With initial production still expected come 2029, we note that the inclusion of the R840W orebody extended the total project’s LOM by almost three years while also increasing the LOM production figure to 91M lbs. Certain key points to stress are that Inferred resources have not been included in either the FS our calculations. Moreover, recall that both the R840W zone and the R780E zone remain open at depth and along the plunge to the east. Ample potential remains to grow the resource in those particular directions, potentially adding to the underground mine life. Additionally, remember that the R1515W and R1620E zones (at the current extremities of the drilling areas) also are excluded from the current mine plan. The entire 31,000 hectare PLS property currently hosts over 100 EM conductors and multiple exploration hotspots.

In terms of actual differences from the 2019 Pre-Feasibility Study to current Feasibility Study, the largest contributor to the increase in the projected economics is the LT uranium forecast, increasing by +30% and going from $50/lb to $65/lb. Though the capex figure (Direct costs + Indirect costs + Contingency and Owner’s costs) drops slightly from $1,177M to $1,155M, note that the LOM operating costs have increased by +36%, going from $9.57/lb in the PFS to the current $13.02/lb.
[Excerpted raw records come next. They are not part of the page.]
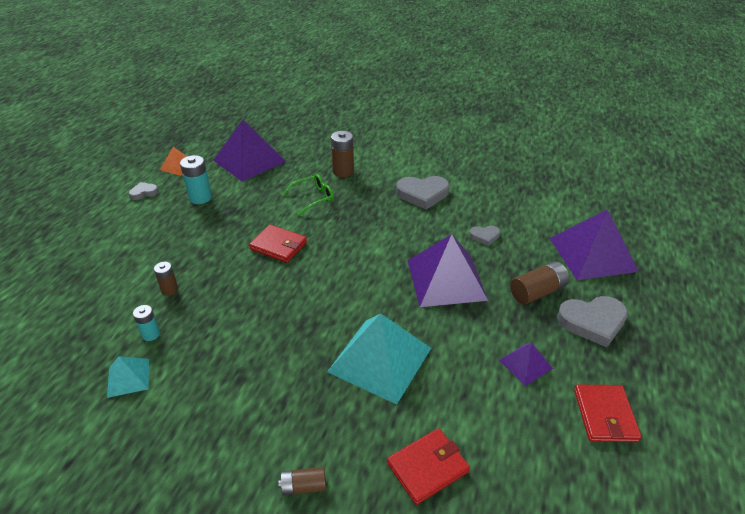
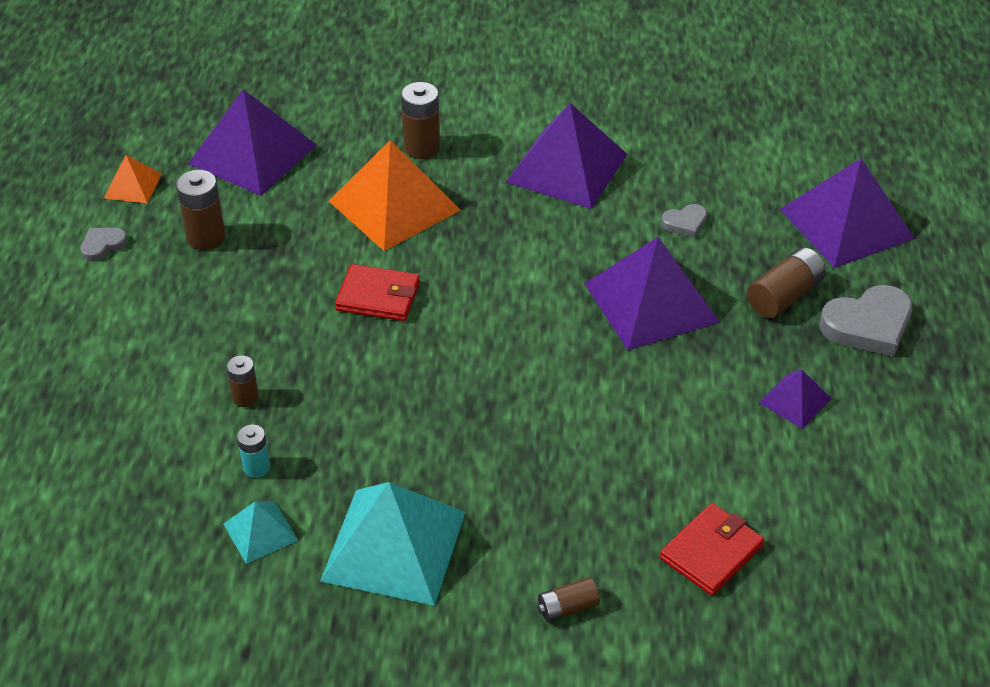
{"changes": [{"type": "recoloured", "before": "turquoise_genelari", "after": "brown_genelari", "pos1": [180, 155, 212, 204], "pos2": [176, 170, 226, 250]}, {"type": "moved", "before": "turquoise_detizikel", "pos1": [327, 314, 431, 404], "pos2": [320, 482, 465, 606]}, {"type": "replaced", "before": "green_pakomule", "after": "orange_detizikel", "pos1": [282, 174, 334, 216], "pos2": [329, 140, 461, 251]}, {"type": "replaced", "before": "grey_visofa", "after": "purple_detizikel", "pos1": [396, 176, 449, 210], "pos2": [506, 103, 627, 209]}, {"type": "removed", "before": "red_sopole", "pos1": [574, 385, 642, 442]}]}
Additional changes are displayed below:

Incorporating the new operational profile with an increased LOM along with lowered recoveries (going from 1.61% to 1.41%) while also factoring in the higher LOM mining costs per lb, our production and sensitivities have been updated to reflect the figures below. Note that our after-tax NPV8% estimate for Triple R went from $1.97 per share (pre-PFS) to the current $2.04 per share. Not entirely the big bump we were expecting from R840W inclusion. Ultimately, including the R840W orebody resulted in a pickup of 8.5M lbs produced not to mention a 36% increase in operating cost over LOM. The market was likely expecting much more. Back out of the +30% Feasibility Study long-term uranium price increase to $65 per lb and then you'll really see the impact.

We continue to view Fission Uranium’s Triple R deposit as a solid FS-level project in the Athabasca Basin, however not as of yet displaying the stronger economics as seen from peers Dension Mines' (DNN) Gryphon/Phoenix deposit and NexGen Energy' (NXE) Arrow deposit. Though the story is far from over, we were expecting somewhat of a stronger contribution to the overall project economics given the inclusion of the R840W orebody.

We feel that the discount to peer NAV is justified on two fronts:

1) Cost/Benefit analysis: Given the fact that the Triple R deposit will require the most capex per current production profile out of its peer group (Arrow and Gryphon/Phoenix), the discount to peers is more than justified. Keep in mind that Arrow currently has a C$1.5B FS projected capex for an 11 year LOM producing a total of approximately 220M lbs while Denison’s Gryphon/Phoenix projected $945M capex and is expected to produce over a 13 year LOM producing approximately 101M lbs.

2) Increasing scrutiny on Chinese SOEs: Seeing that the Federal government of Canada recently ordered certain Chinese companies to divest their stakes in lithium companies with assets located in Canada, we feel that a renewed emphasis on Chinese State Owned Enterprises (SOEs) with assets in Canada may become more of an issue, specifically in the area of critical Canadian minerals deemed crucial to national security. Recall that Chinese SOE China General Mining (CGN) currently holds a 14.2% stake in Fission Uranium, a holding they have maintained since December 2015.

Going forward, we expect the filing of an Environmental Impact Statement (EIS) sometime later this year. That said, within the Athabasca Basin we continue to rank the attractiveness of Triple R behind that of Denison Mines' Phoenix/Gryphon and NexGen Energy's Arrow.